TEXT SECTION:
^^^^^^^^^^^^^^^^

Mr. Feiner overhauled the selection of federal building designs, eliminating the copious red tape that had skewed the process in favor of established firms with entire departments trained in navigating the bureaucratic morass.

Also in deference to Moynihan’s principles — Moynihan had declared that “the advice of distinguished architects ought to, as a rule, be sought prior to the award of important design contracts” — Mr. Feiner enlisted the advice of teams of architects in the awarding of contracts.

His tenure at GSA followed a period of austerity during the Ronald Reagan and George H.W. Bush administrations and coincided with a $10 billion program for the renovation and construction of government facilities.

He led a facelift of federal offices and border stations. (Of the entry points he told the Wall Street Journal, “You should look forward to something that’s decent rather than going through what looks like a men’s room.”) But he became best known for his role in the construction of more than 150 courthouses to better accommodate the burgeoning federal judiciary and docket. Courthouses had become so overcrowded that proceedings were being conducted in spaces more suited for budgetary meetings of middle management.

“If we’re not willing to portray our government institutions as dignified and stable,” Mr. Feiner told The Washington Post in 1998, “what sort of services can we expect from them?”

Mr. Feiner worked alongside U.S. District Judge Douglas Woodlock and federal appeals court judge Stephen G. Breyer (later elevated to the U.S. Supreme Court), both of whom insisted that the design of federal courthouses befit the lofty functions carried out inside them.

The most noted courthouses built under the guidelines Mr. Feiner established included the waterfront John Joseph Moakley courthouse in Boston designed by Henry N. Cobb and Ian Bader of Pei Cobb Freed; the gleaming white Alfonse M. D’Amato courthouse in Central Islip, N.Y., designed by Richard Meier; and the glistening Wayne Lyman Morse courthouse in Eugene, Ore., designed by Thom Mayne.

Mr. Feiner had to contend with cost overruns and complaints from lawmakers including U.S. Sen. John S. McCain (R-Ariz.), who decried the Boston courthouse, with its six-story atrium, as a “Taj Mahal” and an “absolutely obscene waste of taxpayers’ dollars.”

Mr. Feiner took the position that a decade down the line, the expense would be barely noticeable. What would be noticeable, he insisted, was the courthouse.

In 2004, New York Times architecture critic Nicolai Ouroussoff wrote that some of the projects created under Mr. Feiner’s leadership “rank among the great examples of American civic architecture — as important, in our day, as the neo-Classical monuments of a century ago.”

Edward Alan Feiner was born in Manhattan on Oct. 16, 1946, and grew up in the Bronx. His father manufactured metal garbage cans, and his mother was a homemaker.

^^^^^^^^^^^^^^^^

WHAT YOU WILL DO:
Condense the paragraph of the Feiner text that begins "He led a facelift" into a short bulleted list that keeps its main facts. The lines after this point have no connection to the Feiner text.

RECORD SET:
^^^^^^^^^^^^^^^^

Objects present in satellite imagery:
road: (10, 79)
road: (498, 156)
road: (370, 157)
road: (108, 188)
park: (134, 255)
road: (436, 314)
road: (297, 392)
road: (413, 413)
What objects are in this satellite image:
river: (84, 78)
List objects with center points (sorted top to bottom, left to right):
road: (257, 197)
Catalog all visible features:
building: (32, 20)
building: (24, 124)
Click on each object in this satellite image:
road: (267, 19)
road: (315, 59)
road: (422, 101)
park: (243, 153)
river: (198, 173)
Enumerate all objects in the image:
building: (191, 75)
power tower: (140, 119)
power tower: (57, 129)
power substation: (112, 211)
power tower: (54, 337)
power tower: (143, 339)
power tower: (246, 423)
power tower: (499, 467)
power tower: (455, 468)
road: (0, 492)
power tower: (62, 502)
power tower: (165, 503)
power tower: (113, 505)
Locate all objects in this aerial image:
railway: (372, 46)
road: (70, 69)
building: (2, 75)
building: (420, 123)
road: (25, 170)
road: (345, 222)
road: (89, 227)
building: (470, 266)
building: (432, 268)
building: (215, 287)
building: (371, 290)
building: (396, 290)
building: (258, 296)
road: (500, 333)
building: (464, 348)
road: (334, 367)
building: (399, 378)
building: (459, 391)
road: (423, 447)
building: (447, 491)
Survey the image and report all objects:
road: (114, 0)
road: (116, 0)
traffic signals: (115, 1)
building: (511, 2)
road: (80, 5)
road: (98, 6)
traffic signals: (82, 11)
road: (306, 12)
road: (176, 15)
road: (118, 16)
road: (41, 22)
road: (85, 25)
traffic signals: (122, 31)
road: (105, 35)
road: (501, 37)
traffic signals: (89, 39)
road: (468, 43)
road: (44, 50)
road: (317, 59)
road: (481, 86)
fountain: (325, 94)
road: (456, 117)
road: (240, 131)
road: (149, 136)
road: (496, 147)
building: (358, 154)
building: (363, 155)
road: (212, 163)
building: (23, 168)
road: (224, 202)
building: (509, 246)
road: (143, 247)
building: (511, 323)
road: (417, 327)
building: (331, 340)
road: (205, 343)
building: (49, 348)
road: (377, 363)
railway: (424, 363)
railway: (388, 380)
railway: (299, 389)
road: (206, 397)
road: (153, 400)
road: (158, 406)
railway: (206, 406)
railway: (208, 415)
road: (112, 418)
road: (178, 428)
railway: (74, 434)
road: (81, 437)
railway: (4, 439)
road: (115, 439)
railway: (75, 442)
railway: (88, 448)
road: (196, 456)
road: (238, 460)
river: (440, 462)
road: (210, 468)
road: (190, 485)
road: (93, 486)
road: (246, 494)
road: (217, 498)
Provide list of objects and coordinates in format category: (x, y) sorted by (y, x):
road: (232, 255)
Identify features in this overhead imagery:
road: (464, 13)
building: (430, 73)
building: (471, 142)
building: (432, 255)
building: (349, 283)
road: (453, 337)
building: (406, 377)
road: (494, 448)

^^^^^^^^^^^^^^^^

TASK RESPONSE:
- Mr. Feiner led a facelift of federal offices and border stations.
- He told the Wall Street Journal that entry points should look decent rather than like a men's room.
- He became best known for his role in building more than 150 courthouses for the growing federal judiciary and docket.
- Courthouses had been so overcrowded that proceedings were held in spaces better suited to middle-management budget meetings.